Como bem sabemos, essas histórias se transformaram em grandes mitos com profundo conteúdo filosófico, deixando como síntese não os poderes e façanhas desses heróis, mas sim seus Valores Morais. Desse modo, o maior poder que podemos desejar é o de sermos nós mesmos, ou seja, de nos identificarmos com o nosso melhor e jamais trair as Virtudes que buscamos cultivar. A diferença, afinal, de um herói e um vilão está no seu caráter. Inspirado nesses arquétipos, podemos dizer que a maior prova para nós não é salvar o mundo, nem restaurar a paz em todo o Universo, mas manter-nos em equilíbrio e caminhando cotidianamente dentro da nossa rotina. Desejamos, por vezes, a Força de um Hércules, ou a Coragem de Aquiles, mas, na verdade, basta-nos cumprir com o nosso dever enquanto Ser Humano. Para isso não é preciso derrotar Tróia ou cumprir 12 árduos trabalhos, mas apenas fazer o nosso.
Assim como uma torta de cereja leva ovos, leite, farinha de trigo, entre tantas outras coisas que precisam ser medidas e misturadas seguindo um ritmo e uma ordem, nós também precisamos caminhar em nosso próprio ritmo para alcançarmos o sucesso. Para isso não precisamos de super poderes, apenas de nossas Virtudes: Disciplina, Organização, Constância, Perseverança e as demais. Infelizmente, ainda gastamos nossa atenção apenas no resultado, quando todo o processo até chegar ao sucesso mostra-se tão mágico e extraordinário quanto sua própria finalidade. Ainda focamos apenas na frutinha de dar água na boca que se destaca em cima de tudo que foi gerado para ela ser colocada lá. No fim, fora das histórias de super heróis, mostra-se o mundo real: pessoas comuns, com poderes comuns, qualidades e defeitos comuns, mas cheias de frustrações extraordinárias por não se sentirem especiais.
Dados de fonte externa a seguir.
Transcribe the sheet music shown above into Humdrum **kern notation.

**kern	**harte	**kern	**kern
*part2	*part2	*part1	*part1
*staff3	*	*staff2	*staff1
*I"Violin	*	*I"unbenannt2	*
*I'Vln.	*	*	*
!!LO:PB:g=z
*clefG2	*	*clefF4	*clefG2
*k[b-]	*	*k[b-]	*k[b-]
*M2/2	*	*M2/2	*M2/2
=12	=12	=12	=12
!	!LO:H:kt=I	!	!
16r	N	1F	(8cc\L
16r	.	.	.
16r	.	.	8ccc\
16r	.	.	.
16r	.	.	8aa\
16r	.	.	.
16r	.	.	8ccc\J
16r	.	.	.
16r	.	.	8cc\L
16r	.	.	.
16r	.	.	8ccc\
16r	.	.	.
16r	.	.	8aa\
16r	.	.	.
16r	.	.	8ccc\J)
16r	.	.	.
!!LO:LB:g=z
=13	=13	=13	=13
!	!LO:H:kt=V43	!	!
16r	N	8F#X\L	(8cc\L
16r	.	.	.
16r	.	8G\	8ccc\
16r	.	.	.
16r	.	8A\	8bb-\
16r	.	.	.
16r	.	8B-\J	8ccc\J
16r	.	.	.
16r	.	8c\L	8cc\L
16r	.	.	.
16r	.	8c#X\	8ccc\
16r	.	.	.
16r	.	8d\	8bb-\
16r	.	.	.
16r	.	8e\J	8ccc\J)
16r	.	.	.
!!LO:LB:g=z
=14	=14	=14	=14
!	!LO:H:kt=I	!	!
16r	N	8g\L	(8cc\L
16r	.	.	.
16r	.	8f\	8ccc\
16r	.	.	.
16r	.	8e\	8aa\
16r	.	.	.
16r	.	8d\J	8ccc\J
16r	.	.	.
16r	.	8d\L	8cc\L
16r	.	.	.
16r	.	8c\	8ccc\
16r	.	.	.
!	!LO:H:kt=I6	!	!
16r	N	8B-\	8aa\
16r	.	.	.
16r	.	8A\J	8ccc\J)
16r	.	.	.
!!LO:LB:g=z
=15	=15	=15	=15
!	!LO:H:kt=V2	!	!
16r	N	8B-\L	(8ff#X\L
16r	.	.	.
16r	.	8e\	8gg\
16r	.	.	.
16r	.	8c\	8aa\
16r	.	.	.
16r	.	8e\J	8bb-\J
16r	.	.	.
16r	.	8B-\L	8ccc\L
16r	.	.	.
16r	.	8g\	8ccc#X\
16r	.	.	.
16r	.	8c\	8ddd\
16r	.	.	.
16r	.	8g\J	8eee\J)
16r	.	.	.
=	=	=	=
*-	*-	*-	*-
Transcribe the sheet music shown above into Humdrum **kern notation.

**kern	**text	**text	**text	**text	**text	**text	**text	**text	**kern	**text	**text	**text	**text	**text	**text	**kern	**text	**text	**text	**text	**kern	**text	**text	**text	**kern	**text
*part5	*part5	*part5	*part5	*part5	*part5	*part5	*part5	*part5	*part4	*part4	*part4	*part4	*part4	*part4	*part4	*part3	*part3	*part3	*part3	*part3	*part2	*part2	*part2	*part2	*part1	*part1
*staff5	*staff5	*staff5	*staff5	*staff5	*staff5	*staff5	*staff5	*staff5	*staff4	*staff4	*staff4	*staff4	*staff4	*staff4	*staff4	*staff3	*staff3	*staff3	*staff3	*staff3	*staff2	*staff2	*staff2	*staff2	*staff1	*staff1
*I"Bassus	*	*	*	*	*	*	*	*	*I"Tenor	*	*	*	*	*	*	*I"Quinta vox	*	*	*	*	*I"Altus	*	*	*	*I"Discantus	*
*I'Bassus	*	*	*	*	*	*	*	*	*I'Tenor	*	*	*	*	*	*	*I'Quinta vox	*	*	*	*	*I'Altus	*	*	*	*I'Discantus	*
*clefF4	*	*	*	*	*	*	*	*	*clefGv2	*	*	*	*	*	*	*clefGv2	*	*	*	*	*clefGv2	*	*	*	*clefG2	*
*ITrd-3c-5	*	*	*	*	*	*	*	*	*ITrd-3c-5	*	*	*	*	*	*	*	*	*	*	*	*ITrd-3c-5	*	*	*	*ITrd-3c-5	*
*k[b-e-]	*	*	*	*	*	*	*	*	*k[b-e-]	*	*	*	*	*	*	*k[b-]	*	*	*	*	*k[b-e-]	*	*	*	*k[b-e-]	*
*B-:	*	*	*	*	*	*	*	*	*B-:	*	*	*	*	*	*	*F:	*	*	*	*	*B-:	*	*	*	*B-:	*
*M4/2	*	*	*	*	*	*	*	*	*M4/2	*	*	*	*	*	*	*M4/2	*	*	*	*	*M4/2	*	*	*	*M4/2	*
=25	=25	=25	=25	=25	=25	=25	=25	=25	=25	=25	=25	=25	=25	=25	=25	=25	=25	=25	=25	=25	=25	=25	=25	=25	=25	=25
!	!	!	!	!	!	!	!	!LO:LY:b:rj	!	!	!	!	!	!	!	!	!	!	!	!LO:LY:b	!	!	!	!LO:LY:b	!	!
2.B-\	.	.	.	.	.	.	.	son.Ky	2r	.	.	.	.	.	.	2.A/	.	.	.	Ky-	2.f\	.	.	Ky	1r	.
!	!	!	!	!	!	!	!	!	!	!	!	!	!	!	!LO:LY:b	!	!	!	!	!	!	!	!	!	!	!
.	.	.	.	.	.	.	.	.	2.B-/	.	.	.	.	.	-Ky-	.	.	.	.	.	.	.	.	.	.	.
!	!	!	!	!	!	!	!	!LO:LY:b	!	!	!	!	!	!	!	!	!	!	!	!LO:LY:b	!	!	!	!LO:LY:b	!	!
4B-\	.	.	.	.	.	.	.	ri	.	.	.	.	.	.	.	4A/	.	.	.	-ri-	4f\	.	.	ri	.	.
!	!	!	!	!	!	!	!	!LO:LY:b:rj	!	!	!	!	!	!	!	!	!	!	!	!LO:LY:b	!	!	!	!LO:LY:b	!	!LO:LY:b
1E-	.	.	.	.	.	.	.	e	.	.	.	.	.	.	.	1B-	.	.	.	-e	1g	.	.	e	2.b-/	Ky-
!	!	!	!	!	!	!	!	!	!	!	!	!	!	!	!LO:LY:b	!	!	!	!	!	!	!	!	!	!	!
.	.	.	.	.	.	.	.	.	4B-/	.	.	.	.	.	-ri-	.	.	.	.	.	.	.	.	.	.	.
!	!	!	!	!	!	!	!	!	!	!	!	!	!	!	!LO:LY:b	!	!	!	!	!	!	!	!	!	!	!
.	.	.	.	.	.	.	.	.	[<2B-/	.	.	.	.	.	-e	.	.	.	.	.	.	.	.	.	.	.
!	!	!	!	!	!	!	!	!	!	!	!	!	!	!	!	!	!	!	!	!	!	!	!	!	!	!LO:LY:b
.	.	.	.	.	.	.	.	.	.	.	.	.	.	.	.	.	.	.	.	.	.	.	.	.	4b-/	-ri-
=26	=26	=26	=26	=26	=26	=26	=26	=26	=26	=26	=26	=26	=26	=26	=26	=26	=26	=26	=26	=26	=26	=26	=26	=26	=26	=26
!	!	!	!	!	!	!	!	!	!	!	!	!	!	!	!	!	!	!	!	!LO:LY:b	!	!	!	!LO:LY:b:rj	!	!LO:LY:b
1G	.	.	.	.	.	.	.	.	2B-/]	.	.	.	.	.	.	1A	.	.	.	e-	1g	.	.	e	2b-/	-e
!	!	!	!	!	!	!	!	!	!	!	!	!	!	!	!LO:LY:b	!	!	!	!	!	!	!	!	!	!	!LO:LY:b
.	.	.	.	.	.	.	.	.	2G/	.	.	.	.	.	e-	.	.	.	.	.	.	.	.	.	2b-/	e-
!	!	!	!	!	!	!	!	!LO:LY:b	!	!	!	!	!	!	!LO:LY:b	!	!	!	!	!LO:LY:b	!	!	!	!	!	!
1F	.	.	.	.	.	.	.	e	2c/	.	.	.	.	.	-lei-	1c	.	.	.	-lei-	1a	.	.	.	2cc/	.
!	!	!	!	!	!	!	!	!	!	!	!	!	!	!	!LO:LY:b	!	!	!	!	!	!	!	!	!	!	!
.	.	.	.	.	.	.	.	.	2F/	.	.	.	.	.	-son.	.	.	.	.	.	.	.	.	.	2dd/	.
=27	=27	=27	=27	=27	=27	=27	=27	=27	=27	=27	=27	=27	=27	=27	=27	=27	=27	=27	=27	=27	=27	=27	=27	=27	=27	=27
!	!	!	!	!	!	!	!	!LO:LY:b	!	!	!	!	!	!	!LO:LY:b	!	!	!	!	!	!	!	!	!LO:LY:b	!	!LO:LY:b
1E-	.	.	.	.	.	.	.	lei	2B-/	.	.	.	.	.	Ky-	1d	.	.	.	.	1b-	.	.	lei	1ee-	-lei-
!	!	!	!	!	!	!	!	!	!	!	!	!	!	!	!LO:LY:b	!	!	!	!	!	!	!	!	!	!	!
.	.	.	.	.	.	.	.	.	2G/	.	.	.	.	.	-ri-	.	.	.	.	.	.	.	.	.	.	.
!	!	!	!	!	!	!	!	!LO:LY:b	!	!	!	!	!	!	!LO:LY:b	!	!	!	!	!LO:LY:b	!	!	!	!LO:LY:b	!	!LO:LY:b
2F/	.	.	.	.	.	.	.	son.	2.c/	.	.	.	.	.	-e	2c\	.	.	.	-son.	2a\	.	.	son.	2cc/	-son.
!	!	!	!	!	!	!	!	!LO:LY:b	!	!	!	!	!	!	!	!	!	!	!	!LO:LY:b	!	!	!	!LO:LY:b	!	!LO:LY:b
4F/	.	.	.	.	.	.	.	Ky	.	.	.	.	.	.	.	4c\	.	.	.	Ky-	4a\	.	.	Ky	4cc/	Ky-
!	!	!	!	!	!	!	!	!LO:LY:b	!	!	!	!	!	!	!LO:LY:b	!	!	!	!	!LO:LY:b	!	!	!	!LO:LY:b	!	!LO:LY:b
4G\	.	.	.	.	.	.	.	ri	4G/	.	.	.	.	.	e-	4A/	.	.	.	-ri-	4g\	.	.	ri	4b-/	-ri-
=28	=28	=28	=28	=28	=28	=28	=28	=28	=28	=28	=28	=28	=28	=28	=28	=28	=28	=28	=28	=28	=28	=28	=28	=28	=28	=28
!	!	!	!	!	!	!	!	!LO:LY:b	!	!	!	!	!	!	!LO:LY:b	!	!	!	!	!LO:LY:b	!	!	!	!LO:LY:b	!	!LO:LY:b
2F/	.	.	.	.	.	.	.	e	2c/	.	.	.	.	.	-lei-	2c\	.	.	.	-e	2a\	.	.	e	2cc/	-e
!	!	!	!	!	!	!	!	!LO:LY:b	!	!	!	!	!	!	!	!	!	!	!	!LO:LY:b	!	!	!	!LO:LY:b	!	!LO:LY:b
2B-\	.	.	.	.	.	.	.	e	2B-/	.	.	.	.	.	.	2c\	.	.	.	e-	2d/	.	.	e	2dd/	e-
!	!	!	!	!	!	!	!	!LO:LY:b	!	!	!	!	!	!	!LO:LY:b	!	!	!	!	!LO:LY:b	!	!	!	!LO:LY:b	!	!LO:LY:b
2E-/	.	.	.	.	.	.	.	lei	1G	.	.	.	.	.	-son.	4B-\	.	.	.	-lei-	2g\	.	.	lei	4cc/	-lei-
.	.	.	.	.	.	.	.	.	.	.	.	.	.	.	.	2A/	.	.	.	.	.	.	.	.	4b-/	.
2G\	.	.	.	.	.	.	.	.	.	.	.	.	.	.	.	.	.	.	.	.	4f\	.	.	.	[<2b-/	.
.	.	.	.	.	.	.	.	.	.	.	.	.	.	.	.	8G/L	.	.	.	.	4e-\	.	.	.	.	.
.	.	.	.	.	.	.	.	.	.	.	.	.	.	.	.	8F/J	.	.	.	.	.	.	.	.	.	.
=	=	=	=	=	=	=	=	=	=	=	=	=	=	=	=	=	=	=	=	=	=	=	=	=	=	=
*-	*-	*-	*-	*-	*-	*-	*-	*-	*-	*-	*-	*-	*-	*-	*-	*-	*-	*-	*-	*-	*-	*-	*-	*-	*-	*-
Devemos aprender a gostar do comum, a nos realizarmos nas pequenas tarefas, pois são a partir das pequenas provas que chegaremos às grandes e desafiadoras realizações.
Achar que ser “super” é importante nos distrai do nosso real papel como Ser Humano. Ao tentar agradar milhares de pessoas que nos acompanham pelas redes sociais focando nelas toda nossa atenção, deixamos de lado outras coisas ao nosso redor, que nos aguardam, como ingredientes, para misturarem-se conosco e fazermos uma receita que irá alimentar os que têm fome de nossa presença, de nosso carinho. Isso está ao nosso alcance. Algumas pessoas, ao longo dos tempos, conseguiram ser realmente importantes, se tornaram verdadeiros heróis, mas todos tinham o mesmo objetivo de proteger o direito de sermos simples, de sermos comuns e vivermos uma vida normal. A identidade secreta de um super herói é guardada a sete chaves e não é à toa.
Cultivar, portanto, as Virtudes dos heróis é o maior ato de heroísmo que se pode cometer nos dias atuais. Os vilões, em verdade, não são grandes gênios do mal, mas, na maior parte do tempo, são nós mesmos: ao sabotarmos nossos planos e justificarmos nossos fracassos, por exemplo, deixamos que o “mal” que há em nós vença. Quando deixamos ser tomados pela preguiça, pelo medo e pelos mais diversos instintos, que buscam apenas a própria satisfação, estamos deixando nossos verdadeiros poderes se esvairem.
Assim, devemos resgatar o nosso Herói interior, aquele que age por Princípios e que tem nas suas Virtudes o seu poder. Ser comum é, de fato, o mais especial dom que podemos ter em um mundo onde as pessoas cada vez mais desejam se destacar do Todo.